House Made of Dawn
Synopsis from Goodreads:
The magnificent Pulitzer Prize-winning novel of a proud stranger in his native land.
He was a young American Indian named Abel, and he lived in two worlds. One was that of his father, wedding him to the rhythm of the seasons, the harsh beauty of the land, the ecstasy of the drug called peyote. The other was the world of the twentieth century, goading him into a compulsive cycle of sexual exploits, dissipation, and disgust. Home from a foreign war, he was a man being torn apart, a man descending into hell.

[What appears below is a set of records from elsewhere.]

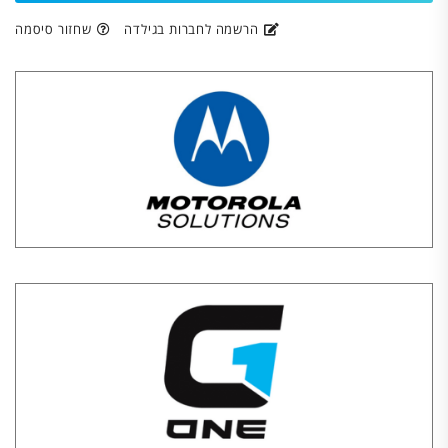
הרשמה לחברות בגילדה
שחזור סיסמה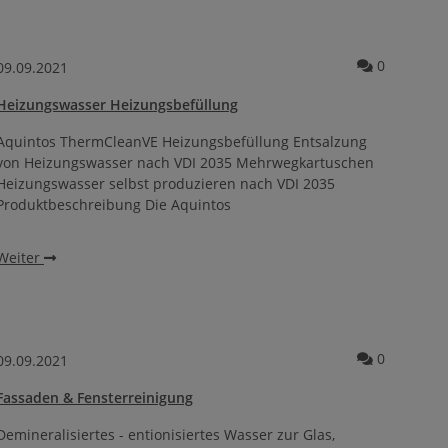
ntare
Kommenta
0
09.09.2021
Heizungswasser Heizungsbefüllung
Aquintos ThermCleanVE Heizungsbefüllung Entsalzung
von Heizungswasser nach VDI 2035 Mehrwegkartuschen
Heizungswasser selbst produzieren nach VDI 2035
Produktbeschreibung Die Aquintos
Weiter
ntare
Kommenta
0
09.09.2021
Fassaden & Fensterreinigung
Demineralisiertes - entionisiertes Wasser zur Glas,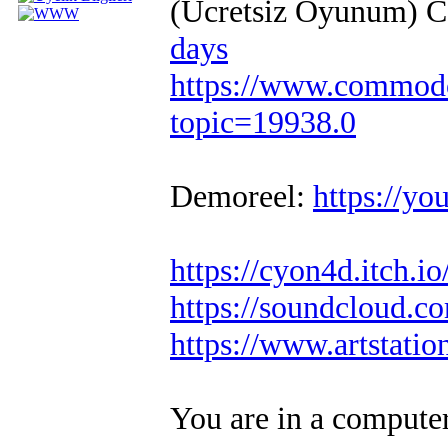
(Ücretsiz Oyunum) 
days
https://www.commodo
topic=19938.0
Demoreel:
https://
https://cyon4d.itch.io
https://soundcloud.c
https://www.artstati
You are in a compute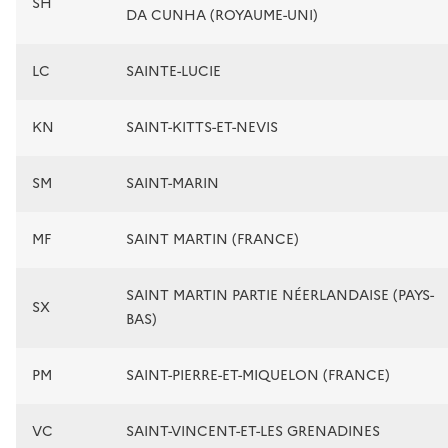
SH
DA CUNHA (ROYAUME-UNI)
LC
SAINTE-LUCIE
KN
SAINT-KITTS-ET-NEVIS
SM
SAINT-MARIN
MF
SAINT MARTIN (FRANCE)
SAINT MARTIN PARTIE NÉERLANDAISE (PAYS-
SX
BAS)
PM
SAINT-PIERRE-ET-MIQUELON (FRANCE)
VC
SAINT-VINCENT-ET-LES GRENADINES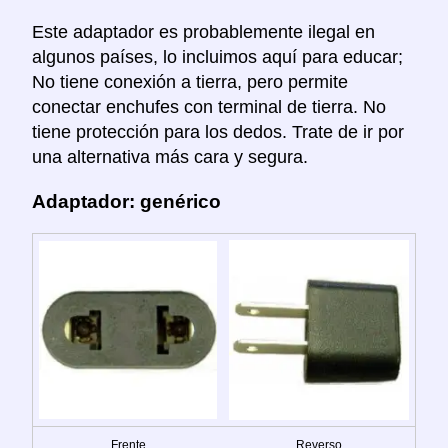
Este adaptador es probablemente ilegal en
algunos países, lo incluimos aquí para educar;
No tiene conexión a tierra, pero permite
conectar enchufes con terminal de tierra. No
tiene protección para los dedos. Trate de ir por
una alternativa más cara y segura.
Adaptador: genérico
Frente
Reverso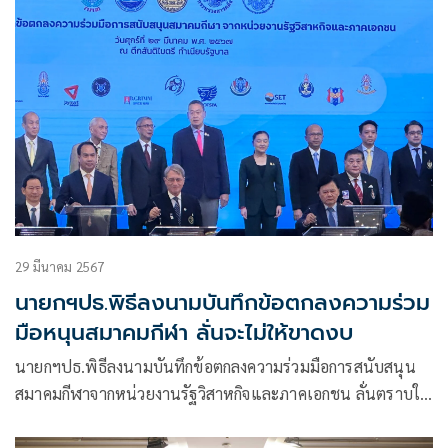
29 มีนาคม 2567
นายกฯปธ.พิธีลงนามบันทึกข้อตกลงความร่วม
มือหนุนสมาคมกีฬา ลั่นจะไม่ให้ขาดงบ
นายกฯปธ.พิธีลงนามบันทึกข้อตกลงความร่วมมือการสนับสนุน
สมาคมกีฬาจากหน่วยงานรัฐวิสาหกิจและภาคเอกชน ลั่นตราบใด
ที่ผมเป็นนายกฯ จะไม่ให้วงการกีฬาขาดงบ พร้อมย้ำต้อง
ปราศจากการทุจริตประพฤติมิชอบ ใช้งบอย่างถูกต้อง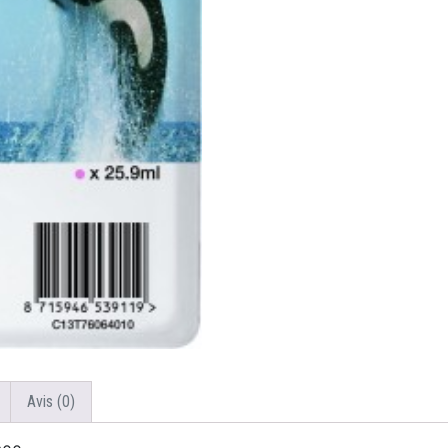
Avis (0)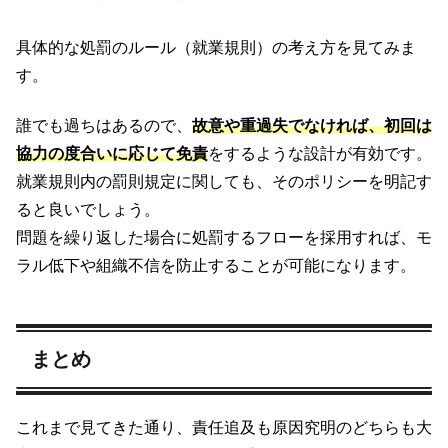
具体的な処罰のルール（就業規則）の考え方を見てみま
す。
誰でも過ちはあるので、
故意や重過失でなければ、初回は
協力の度合いに応じて免責
をするような設計が有効です。
就業規則内の罰則規定に関しても、そのポリシーを明記す
ると良いでしょう。
問題を繰り返した場合に処罰するフローを採用すれば、モ
ラル低下や組織不信を防止することが可能になります。
まとめ
これまで見てきた通り、責任追及も原因究明のどちらも大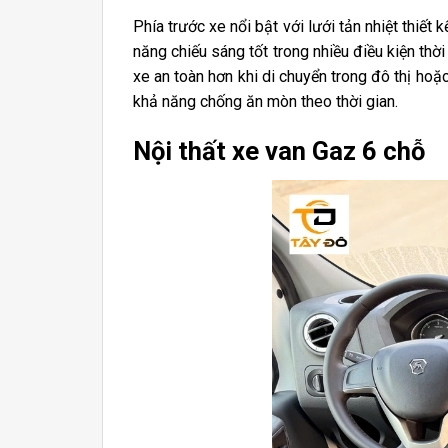
Phía trước xe nổi bật với lưới tản nhiệt thi
năng chiếu sáng tốt trong nhiều điều kiện thời
xe an toàn hơn khi di chuyển trong đô thị ho
khả năng chống ăn mòn theo thời gian.
Nội thất xe van Gaz 6 chỗ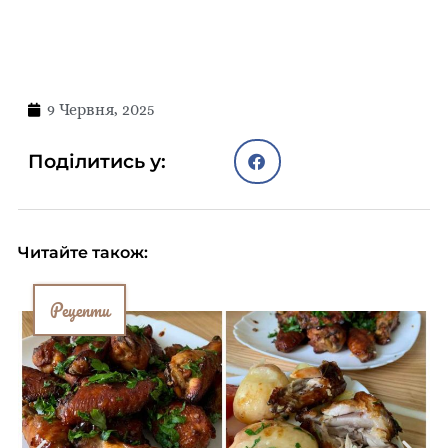
9 Червня, 2025
Поділитись у:
Читайте також:
Рецепти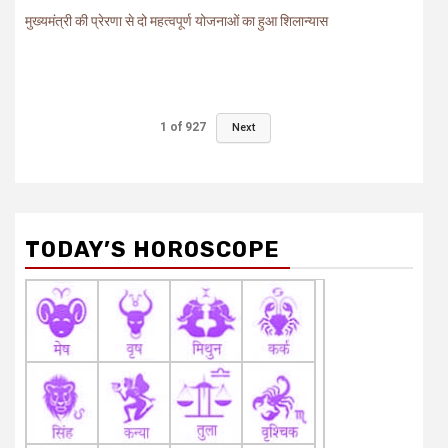
मुख्यमंत्री की प्रेरणा से दो महत्वपूर्ण योजनाओं का हुआ शिलान्यास
1
of
927
Next
TODAY’S HOROSCOPE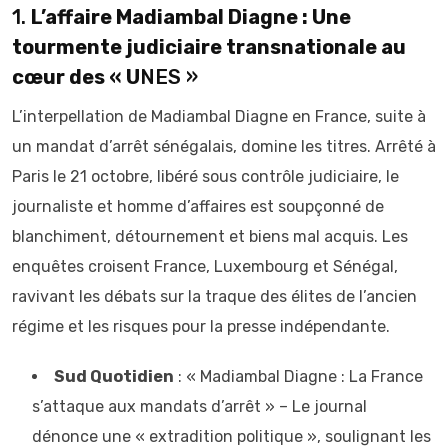
1.
L’affaire Madiambal Diagne : Une
tourmente judiciaire transnationale au
cœur des « U
NES »
L’interpellation de Madiambal Diagne en France, suite à
un mandat d’arrêt sénégalais, domine les titres. Arrêté à
Paris le 21 octobre, libéré sous contrôle judiciaire, le
journaliste et homme d’affaires est soupçonné de
blanchiment, détournement et biens mal acquis. Les
enquêtes croisent France, Luxembourg et Sénégal,
ravivant les débats sur la traque des élites de l’ancien
régime et les risques pour la presse indépendante.
Sud Quotidien
: « Madiambal Diagne : La France
s’attaque aux mandats d’arrêt » – Le journal
dénonce une « extradition politique », soulignant les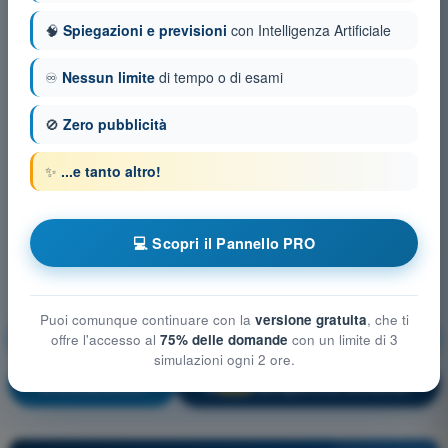
🧠
Spiegazioni e previsioni
con Intelligenza Artificiale
♾️
Nessun limite
di tempo o di esami
🚫
Zero pubblicità
✨
...e tanto altro!
💻 Scopri il Pannello PRO
Puoi comunque continuare con la
versione gratuita
, che ti
Prestazioni di volo e pianificazione UAS
offre l'accesso al
75% delle domande
con un limite di 3
simulazioni ogni 2 ore.
Allenamento!
Spiegazione domanda
🔒
PRO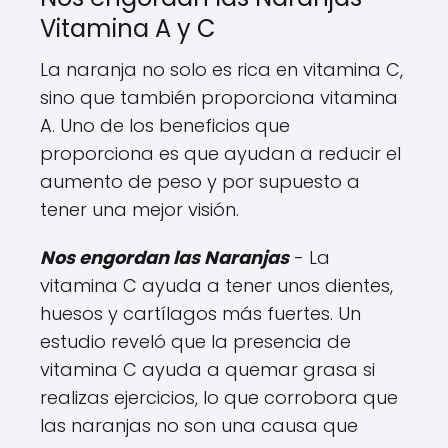
Vitamina A y C
La naranja no solo es rica en vitamina C,
sino que también proporciona vitamina
A. Uno de los beneficios que
proporciona es que ayudan a reducir el
aumento de peso y por supuesto a
tener una mejor visión.
Nos engordan las Naranjas
- La
vitamina C ayuda a tener unos dientes,
huesos y cartílagos más fuertes. Un
estudio reveló que la presencia de
vitamina C ayuda a quemar grasa si
realizas ejercicios, lo que corrobora que
las naranjas no son una causa que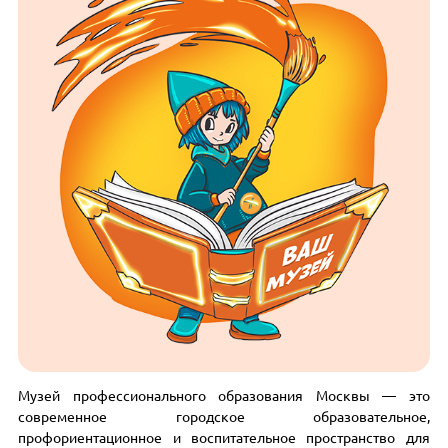
Музей профессионального образования Москвы — это
современное городское образовательное,
профориентационное и воспитательное пространство для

This was a new kind of read for me. It was different. I’m still sort of reeling from the book. This book felt very political for me. Which I wasn’t expecting with in turn left a bitter taste in my mouth because then it felt that the author had an agenda that he wasn’t willing to divulge to his readers.
I wanted to enjoy the book, but it seemed mundane and wordy to me. I hope to read this again soon, and hopefully get a better feel, a deeper sense of what the author was trying to convey.
I did find it well written (minus the wordy-ness) and poetic, and even though this can be read in one sitting, I would recommend reading this more than once to better understand the contents, the quotes, the characters, and their relationships.
I do recommend this book.
I borrowed this book from my local library.